I worked under five head teachers in my career, and the only one who managed to divide the staff was a woman. I won't name her, obviously, but she seemed to feel the need to wield power and make people tow whatever line she threw them. She was not a good negotiator and insisted always on having things done her way.  She probably was the cause of a number of nervous breakdowns among staff, people that she did not like were victimised and fell by the wayside.  She eventually fell herself and was not missed by many.

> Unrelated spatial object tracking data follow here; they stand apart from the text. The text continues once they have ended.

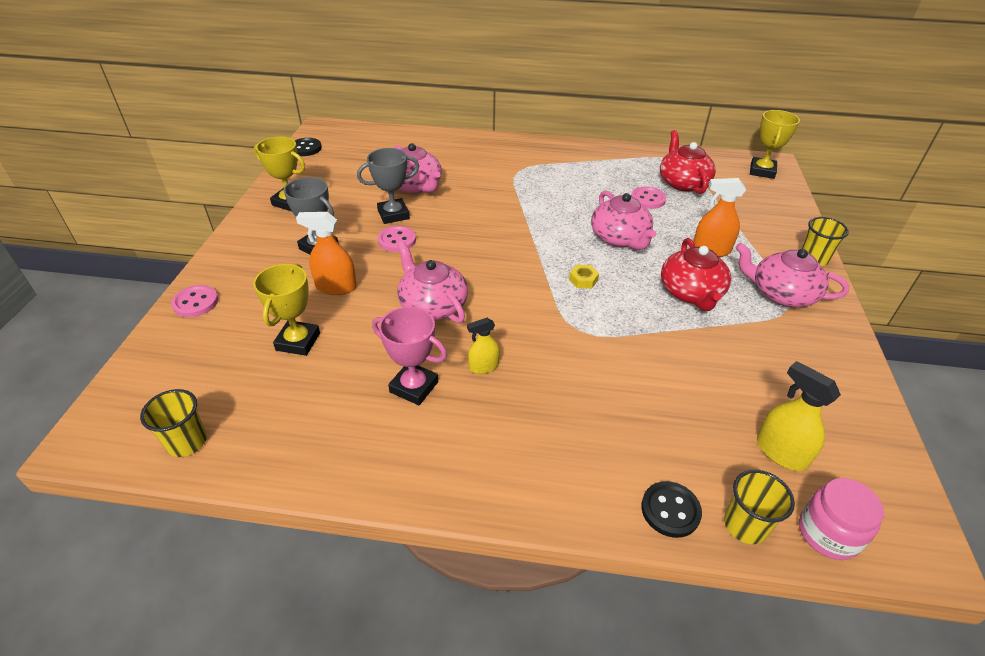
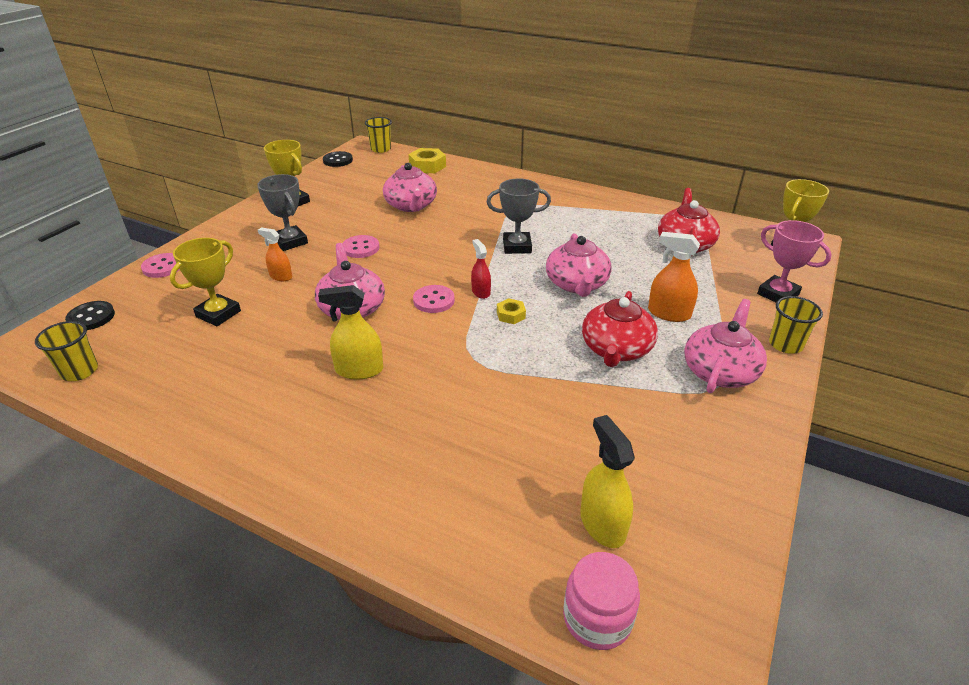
camera: 20 degrees right, 5 degrees down
(336, 287) = (281, 276): orange spray bottle -> orange spray bottle, size x0.65
(393, 214) = (373, 226): grey trophy -> grey trophy (517, 246)
(403, 141) = (427, 166): none -> yellow nut
(414, 387) = (286, 372): pink trophy -> pink trophy (778, 294)
(483, 367) = (359, 370): yellow spray bottle -> yellow spray bottle, size x1.55
(542, 263) = (481, 292): none -> red spray bottle
(648, 199) = (634, 254): pink button -> pink button (434, 300)
(670, 510) = (443, 544): black button -> black button (91, 317)
(745, 525) = (510, 581): yellow cup -> yellow cup (381, 149)
(781, 294) = (720, 371): pink teapot -> pink teapot turned 75 degrees clockwise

Ok I am sure that there have been good women leaders.  I can think of none off the top of my head apart from Helen Clark in New Zealand, though I am sure that is the fault of my limited education and some people out there will come up with good examples. Marine Le Penn could be the next leader of France - personally I hope not.


Thursday 2 February 2017

Rat Trap



I cannot begin to describe how much I loathe rats. Even the tame little buggers with pink eyes and noses are anathema to me.  A few years ago, when I was able to do such things, I was turning over my compost heap when a rat shot out; I say a rat but it looked as big as  a cat and was probably as scared as I was because it just ran in circles around me while I tried in vain to prong it with my fork. I panicked I admit and eventually gave in to my fear and scarpered.

Another time at an open university summer school I found myself in a cubicle with a woman who smelled of cigarettes, having to condition a rat. Admittedly there were bars between us but even so....

Anyway the point of this is that we have a leaky toilet once again.  The waste pipe that is is leaking behind the tiled and boxed structure that hides those pipes. The smell gave it away and so again we wrecked the structure that took so long to rebuild last time in order to determine the cause of the problem. The pipe is leaking again and why? Because bits of it have been nibbled away by rodents.  I lifted an inspection hatch and sure enough there are plenty of fresh droppings, though they look big enough to have come from an elephant. So not only do we need a plumber, we also need a rat man or woman to exterminate the creatures that are causing me so much irritation and expense.

The plumber is coming tomorrow and the rat man/woman next tuesday.  I just hope that the pipes can hold out until the rat man/woman, gets here or the plumbers work will be pointless.  Fortunately we do have an alternative wc but I, like the little bastards in question like my own territory.

Wednesday 1 February 2017

Video killed the radio star


If ever I feel the need to watch daytime TV, feel free to shoot me.  TV has become utterly banal; maybe it always was but today it seems that the programming has been designed for those in care homes.
My first experience of TV was at my grandparents house when I was very small. memories are very  thin but I do recall a tiny black and white screen that took an age to warm up and when switched off, the picture diminished slowly to a small bright dot that gradually faded.  The only think I remember seeing was a program called What's my line? in which a group of posh people were required to guess the occupation of someone from the  real world.    Much later, when we were teens probably, my parents rented a TV and we began our absorption of whatever garbage was pumped into the house.

We are all influenced by what we see and hear, the news is carefully edited and filtered so as to make us think what we are meant to think and do as we are meant to do. In the meantime we sit on our sofas and get fat and unfit, consuming more and more garbage.

Radio is more stimulating in many ways and  with digital systems there is so much to choose from.  We recently  bought a SONOS sound system and can now access digital radio stations or the music stored on my computer from all over the house.  Listening to music means that I can forget about Brexit and Trump for a while and remember better times.

There is a petition around that is calling for the government to sell the BBC on the grounds that it has lost its independence, the right think that it is biased to the left and the left think that it is biased towards the right. Maybe they are both right and that it lies somewhere in the middle. We do need an information system that provides truth, though for many people the truth is what they want to believe, and I believe that daytime TV is the beginning of the end.